* [Exercise]
Continue the article on the propane industry's past winter heating season from where it stops.

* [Text segment]

Propane industry still strong through past winter heating season

May 13, 2019 By    
Winter 2019 brought weather challenges, but supply lines hold steady to maintain service. Photo:

Winter 2019 brought weather challenges, but supply lines hold steady to maintain service. Photo:

Although this past heating season brought welcomed load not seen in recent years, propane marketers also faced an assortment of weather-related logistical challenges. There were record-setting levels of rain and snow, along with howling winds, polar vortexes, bomb cyclones, tornadoes, floods, wildfires, mudslides and even a spectacular “ice tsunami” that swept across Lake Erie. Plus, an unusual snowfall frosted portions of Hawaii.

“I think the main takeaway would be that the winter was very volatile,” observes WeatherBELL Analytics Meteorologist Thomas E. Downs V.

The actual conditions you experienced, of course, “could be characterized differently depending on exactly the perspective of the individual and their parochial interests,” he adds.

“Nationally, it was a colder-than-average heating season. If you are sensitive to the Midwest and northern Rockies, then it was a historic winter. If you are more East Coast-centric, it was an average winter. In the Southeast, some people didn’t think winter ever came.”

* [Raw data]
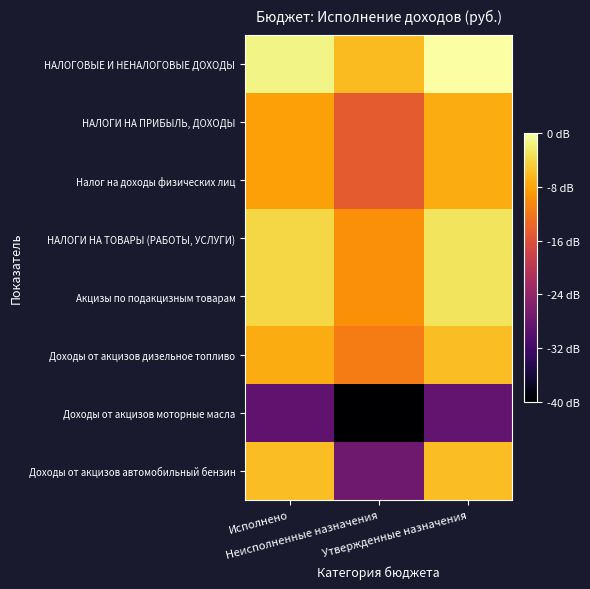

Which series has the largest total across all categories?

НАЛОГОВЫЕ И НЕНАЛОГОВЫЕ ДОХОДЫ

* [Task result]
Downs recounts, “There was a big difference in what happened early on and what happened later on. In November, we had widespread colder temperatures that lasted until the first part of December. Then there was a stretch where it was pretty mild, and then in late January and February, it ended up being very cold.”

And as spring arrived, a series of scattered weather extremes culminated in deadly and destructive Midwestern floodwaters, including the declaration of disaster zones in 64 Nebraska counties.

“It’s been pretty terrible,” says Lynne Schuller, executive director of the Nebraska Propane Gas Association, assessing the flooding in mid-March. “Some communities they can’t even access right now,” she reports, referencing two propane providers with service areas that were especially impacted by the flood and the resulting evacuations, dislodged tanks and mangled piping. “It could be May or June before they’re up and running for everybody.”

Yet, she expresses confidence the industry will competently rectify the situation: “It’s been scary and pretty devastating, but we’re pretty resilient.”

It appears that just about every residential or commercial account across the nation was able to obtain the necessary amount of propane throughout the winter months as supply remained steady and ultimately accessible.

“It’s out there somewhere, you just have to locate it and truck it somewhere,” notes Greg Noll, executive vice president of the Propane Marketers Association of Kansas and member of the LP Gas magazine Editorial Advisory Board.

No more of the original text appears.